YOUR GOAL
Return, from the material below, each line in which the word "format" is present.

PROVIDED MATERIAL
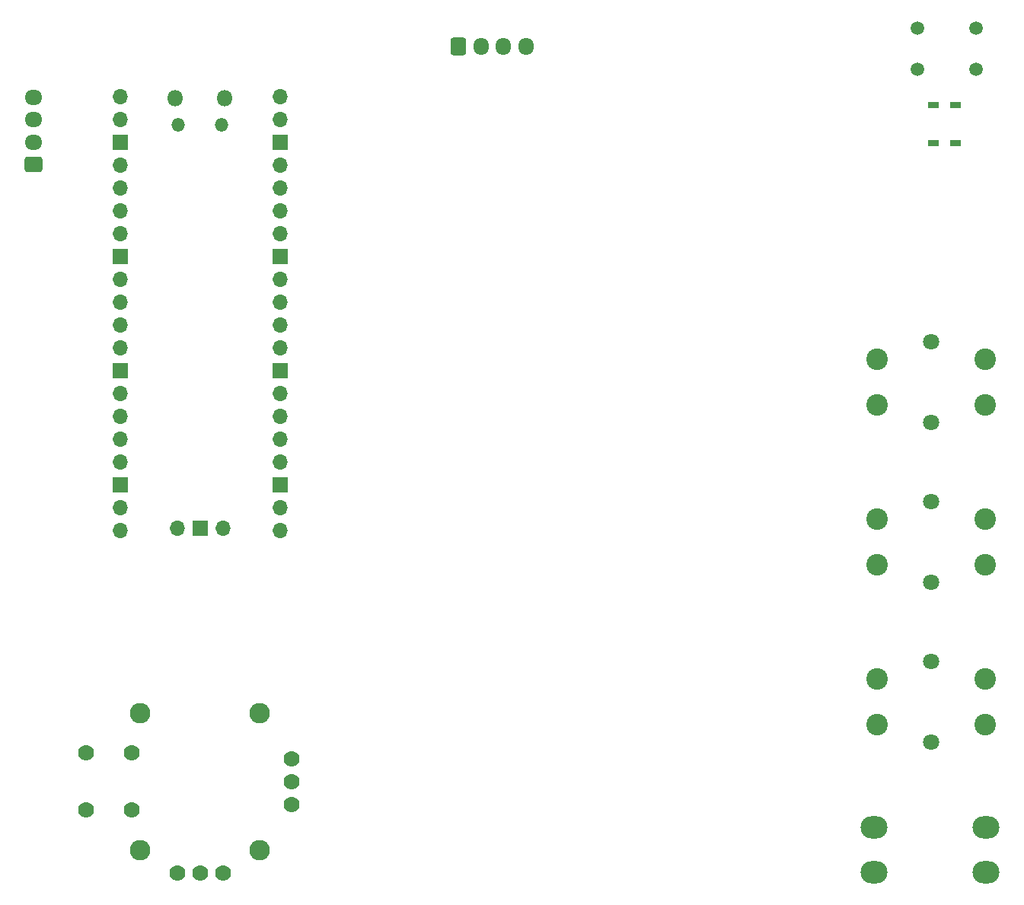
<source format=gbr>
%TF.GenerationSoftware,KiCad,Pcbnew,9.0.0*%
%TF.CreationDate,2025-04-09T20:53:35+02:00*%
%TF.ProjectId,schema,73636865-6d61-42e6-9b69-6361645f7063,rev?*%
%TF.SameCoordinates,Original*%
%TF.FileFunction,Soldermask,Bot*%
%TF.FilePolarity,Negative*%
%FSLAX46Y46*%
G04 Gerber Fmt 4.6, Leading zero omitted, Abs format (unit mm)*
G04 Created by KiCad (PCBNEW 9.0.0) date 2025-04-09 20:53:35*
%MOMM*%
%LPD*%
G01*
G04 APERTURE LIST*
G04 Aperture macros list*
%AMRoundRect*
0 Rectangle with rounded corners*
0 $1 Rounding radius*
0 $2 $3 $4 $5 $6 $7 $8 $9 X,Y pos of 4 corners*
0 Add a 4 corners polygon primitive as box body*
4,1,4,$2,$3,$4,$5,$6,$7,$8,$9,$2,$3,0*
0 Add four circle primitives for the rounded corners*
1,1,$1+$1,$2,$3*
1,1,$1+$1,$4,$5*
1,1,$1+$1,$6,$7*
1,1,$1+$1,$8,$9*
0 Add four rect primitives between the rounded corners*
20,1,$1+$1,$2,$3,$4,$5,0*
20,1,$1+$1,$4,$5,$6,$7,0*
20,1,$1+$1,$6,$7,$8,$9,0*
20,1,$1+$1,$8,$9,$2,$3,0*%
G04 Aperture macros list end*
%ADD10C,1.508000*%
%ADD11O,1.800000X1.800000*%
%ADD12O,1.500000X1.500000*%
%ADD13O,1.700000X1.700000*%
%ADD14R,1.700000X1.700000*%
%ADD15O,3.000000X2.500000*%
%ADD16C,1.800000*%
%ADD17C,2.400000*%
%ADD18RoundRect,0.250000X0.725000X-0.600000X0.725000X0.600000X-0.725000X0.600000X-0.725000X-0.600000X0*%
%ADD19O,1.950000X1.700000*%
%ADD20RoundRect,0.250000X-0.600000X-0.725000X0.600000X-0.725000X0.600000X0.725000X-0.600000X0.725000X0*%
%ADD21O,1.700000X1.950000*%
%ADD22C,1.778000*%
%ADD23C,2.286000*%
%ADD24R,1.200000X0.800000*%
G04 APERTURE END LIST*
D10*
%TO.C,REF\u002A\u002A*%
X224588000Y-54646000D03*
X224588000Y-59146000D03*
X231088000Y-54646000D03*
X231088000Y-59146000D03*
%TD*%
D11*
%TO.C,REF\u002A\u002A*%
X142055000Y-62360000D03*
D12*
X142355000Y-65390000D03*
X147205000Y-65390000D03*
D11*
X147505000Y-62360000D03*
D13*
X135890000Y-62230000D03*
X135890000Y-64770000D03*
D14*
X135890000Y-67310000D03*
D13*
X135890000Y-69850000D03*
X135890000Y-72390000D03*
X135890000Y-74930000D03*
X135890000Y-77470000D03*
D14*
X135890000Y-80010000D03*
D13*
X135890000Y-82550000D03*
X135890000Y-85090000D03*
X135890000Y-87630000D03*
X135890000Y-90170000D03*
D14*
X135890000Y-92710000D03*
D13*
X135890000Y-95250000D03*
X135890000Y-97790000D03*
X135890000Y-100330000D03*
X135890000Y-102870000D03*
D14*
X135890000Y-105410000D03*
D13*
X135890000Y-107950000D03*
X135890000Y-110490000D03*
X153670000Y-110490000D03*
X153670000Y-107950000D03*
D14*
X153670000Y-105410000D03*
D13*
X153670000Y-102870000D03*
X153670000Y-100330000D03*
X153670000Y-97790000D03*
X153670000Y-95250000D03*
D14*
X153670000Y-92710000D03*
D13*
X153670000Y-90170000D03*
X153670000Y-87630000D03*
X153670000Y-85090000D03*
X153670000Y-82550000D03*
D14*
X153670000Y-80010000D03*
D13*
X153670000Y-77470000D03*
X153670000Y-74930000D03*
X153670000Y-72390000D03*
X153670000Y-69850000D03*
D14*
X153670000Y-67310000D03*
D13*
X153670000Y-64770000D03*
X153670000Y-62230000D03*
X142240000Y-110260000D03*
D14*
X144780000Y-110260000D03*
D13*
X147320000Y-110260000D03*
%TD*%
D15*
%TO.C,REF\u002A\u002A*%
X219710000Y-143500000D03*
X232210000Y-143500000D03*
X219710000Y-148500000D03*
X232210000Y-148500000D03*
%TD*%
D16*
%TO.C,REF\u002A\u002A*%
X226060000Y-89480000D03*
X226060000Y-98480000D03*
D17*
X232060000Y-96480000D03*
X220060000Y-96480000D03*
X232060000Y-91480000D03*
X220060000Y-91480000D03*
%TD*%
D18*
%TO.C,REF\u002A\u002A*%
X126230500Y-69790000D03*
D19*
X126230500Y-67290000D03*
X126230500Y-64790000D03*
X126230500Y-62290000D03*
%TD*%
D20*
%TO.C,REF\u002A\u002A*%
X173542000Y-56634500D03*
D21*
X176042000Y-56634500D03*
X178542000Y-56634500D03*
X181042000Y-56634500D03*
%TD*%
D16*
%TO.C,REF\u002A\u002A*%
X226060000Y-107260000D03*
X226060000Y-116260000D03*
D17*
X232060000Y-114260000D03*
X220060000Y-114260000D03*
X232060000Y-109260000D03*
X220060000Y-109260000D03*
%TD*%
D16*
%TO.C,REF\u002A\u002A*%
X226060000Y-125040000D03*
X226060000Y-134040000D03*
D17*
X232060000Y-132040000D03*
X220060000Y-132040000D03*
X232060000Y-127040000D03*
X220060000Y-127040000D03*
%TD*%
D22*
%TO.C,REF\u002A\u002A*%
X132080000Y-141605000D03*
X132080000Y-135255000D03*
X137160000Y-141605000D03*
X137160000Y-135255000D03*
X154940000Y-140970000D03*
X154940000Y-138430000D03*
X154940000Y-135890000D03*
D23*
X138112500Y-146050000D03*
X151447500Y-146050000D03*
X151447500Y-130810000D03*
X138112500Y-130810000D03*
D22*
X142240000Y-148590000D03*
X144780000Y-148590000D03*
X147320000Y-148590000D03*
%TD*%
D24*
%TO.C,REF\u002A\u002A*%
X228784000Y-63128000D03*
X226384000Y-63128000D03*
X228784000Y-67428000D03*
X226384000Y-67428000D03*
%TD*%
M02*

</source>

RESPONSE AREA
<source format=gbr>
G04 Gerber Fmt 4.6, Leading zero omitted, Abs format (unit mm)*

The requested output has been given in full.